Woodling: Jayhawks played with OU (for a half)

Pick your poison, Pete.

Southern Cal head coach Pete Carroll will face tonight the same skull-and-crossbones dilemma Big 12 Conference coaches faced all autumn.

Whom do you want to stop … tailback Adrian Peterson or quarterback Jason White?

Then again, perhaps Carroll, who also serves as USC’s defensive coordinator, thinks he has enough talent to neutralize Oklahoma’s vaunted 1-2 punch in the national football championship game.

Kansas University had plenty of defensive talent when the Jayhawks met the Sooners on Oct. 23 in Norman, Okla., but KU coach Mark Mangino didn’t have quite enough.

KU’s game plan was to load up against the run, shut Peterson down and let a rejuvenated secondary go one-on-one against OU’s less ballyhooed receivers. As it turned out, OU’s receivers were just as good as Peterson and White. They just didn’t have the pub because, well, there’s only so much ink to go around.

Peterson did nothing early against the Jayhawks. In his first five carries, the touted freshman gained a grand total of five yards. In his next five carries, Peterson gained 16 yards.

Meanwhile, White was shredding the KU secondary. In the first half, White completed 21 of 32 passes for 265 yards and two touchdowns. Still, OU hadn’t made a statement. The Sooners’ lead at the break was a tenuous 14-10.

As you may recall, however, Oklahoma iced it in the third quarter when White threw a 69-yard TD bomb to Brandon Jones and linebacker Lance Mitchell returned a Jason Swanson fumble 28 yards for a score that boosted OU’s lead to 28-10.

The fourth quarter should have been moot. Coach Bob Stoops could have rested White and Peterson, but he didn’t. Stoops had to dance the BCS polka. Stoops had to win impressively over an unranked team or the Sooners might slide in the complicated BCS ratings system.

So in the last 15 minutes Peterson carried the ball 11 times — as many in the first three quarters combined — for 99 yards and one touchdown.

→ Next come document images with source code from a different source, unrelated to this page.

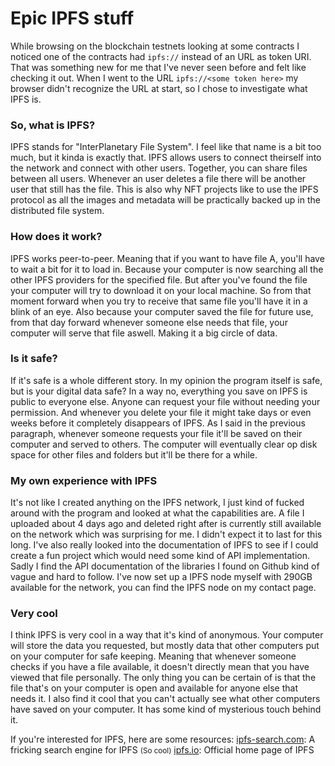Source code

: # Epic IPFS stuff

While browsing on the blockchain testnets looking at some contracts I noticed one of the contracts had `ipfs://` instead of an URL as token URI. That was something new for me that I've never seen before and felt like checking it out. When I went to the URL `ipfs://<some token here>` my browser didn't recognize the URL at start, so I chose to investigate what IPFS is.

### So, what is IPFS?

IPFS stands for "InterPlanetary File System". I feel like that name is a bit too much, but it kinda is exactly that. IPFS allows users to connect theirself into the network and connect with other users. Together, you can share files between all users. Whenever an user deletes a file there will be another user that still has the file. This is also why NFT projects like to use the IPFS protocol as all the images and metadata will be practically backed up in the distributed file system.

### How does it work?

IPFS works peer-to-peer. Meaning that if you want to have file A, you'll have to wait a bit for it to load in. Because your computer is now searching all the other IPFS providers for the specified file. But after you've found the file your computer will try to download it on your local machine. So from that moment forward when you try to receive that same file you'll have it in a blink of an eye. Also because your computer saved the file for future use, from that day forward whenever someone else needs that file, your computer will serve that file aswell. Making it a big circle of data.

### Is it safe?

If it's safe is a whole different story. In my opinion the program itself is safe, but is your digital data safe? In a way no, everything you save on IPFS is public to everyone else. Anyone can request your file without needing your permission. And whenever you delete your file it might take days or even weeks before it completely disappears of IPFS. As I said in the previous paragraph, whenever someone requests your file it'll be saved on their computer and served to others. The computer will eventually clear op disk space for other files and folders but it'll be there for a while.

### My own experience with IPFS

It's not like I created anything on the IPFS network, I just kind of fucked around with the program and looked at what the capabilities are. A file I uploaded about 4 days ago and deleted right after is currently still available on the network which was surprising for me. I didn't expect it to last for this long. I've also really looked into the documentation of IPFS to see if I could create a fun project which would need some kind of API implementation. Sadly I find the API documentation of the libraries I found on Github kind of vague and hard to follow. I've now set up a IPFS node myself with 290GB available for the network, you can find the IPFS node on my contact page.

### Very cool

I think IPFS is very cool in a way that it's kind of anonymous. Your computer will store the data you requested, but mostly data that other computers put on your computer for safe keeping. Meaning that whenever someone checks if you have a file available, it doesn't directly mean that you have viewed that file personally. The only thing you can be certain of is that the file that's on your computer is open and available for anyone else that needs it. I also find it cool that you can't actually see what other computers have saved on your computer. It has some kind of mysterious touch behind it.



If you're interested for IPFS, here are some resources:
[ipfs-search.com](https://ipfs-search.com/): A fricking search engine for IPFS <small>(So cool)</small>
[ipfs.io](https://ipfs.io/): Official home page of IPFS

And White threw his fourth TD pass, an eight-yard strike to Mark Bradley with just 35 seconds remaining.

Final score: Oklahoma 41, Kansas 10. It was by far the Jayhawks’ most lopsided defeat of the season. KU’s second-worst loss was 30-21 to Colorado.

Oklahoma had run up the score — normally a cardinal sin in the coaching profession — but Mangino vowed he didn’t care, and it wasn’t because he once worked for Stoops.

“I’d do the same thing,” Mangino said in his post-game media session. “In the quest to have one national champion, there’s going to be some casualties along the way. We’re not complaining. We’ve got to keep them out of the end zone. That’s our job.”

White wound up with 27 completions in 44 attempts for 389 yards and four TDs. Oh, and he didn’t throw an interception against the team that would wind up as the Big 12 leader in that category with 19. Overall, it was the 2003 Heisman Trophy winner’s best passing performance of the season.

Later, the sixth-year senior threw for 383 yards and three TDs against Nebraska, another Big 12 north team with a strong defense and a turgid offense, but KU and NU were his only 300-yards plus outings.

Peterson, by the way, finished that sunny late October afternoon with 22 carries for 122 yards. A final accounting showed he and White were involved in 66 plays that accounted for 511 yards and five TDs. The only other OU backfield performer who touched the ball was back-up tailback Kejuan Jones who carried seven times for 20 yards.

On paper, it was a day that did not produce many gold stars for KU’s defenders. Still, future first-team All-Big 12 picks Nick Reid and Charles Gordon led the Jayhawks with 11 and 9 tackles, respectively. And end David McMillan, a first-team all-league pick of the coaches, was credited with two sacks — a notable achievement considering OU’s gargantuan offensive line surrendered a mere seven sacks in the Sooners’ dozen games.

On offense, Kansas couldn’t come close to matching Peterson and White, although that might not have been a factor. The most prolific 1-2 punch the Sooners faced all season was Texas’ Vince Young and Cedric Benson, and OU blanked the Longhorns, 12-0.

Then again, USC boasts an even better two-man package in quarterback Matt Leinart and tailback Reggie Bush, so Stoops will face a pick-your-poison problem, too.

When push comes to shove, though, the winner will be the team that does the best job of shaking off the long layoff of the Orange Bowl’s interminable halftime show.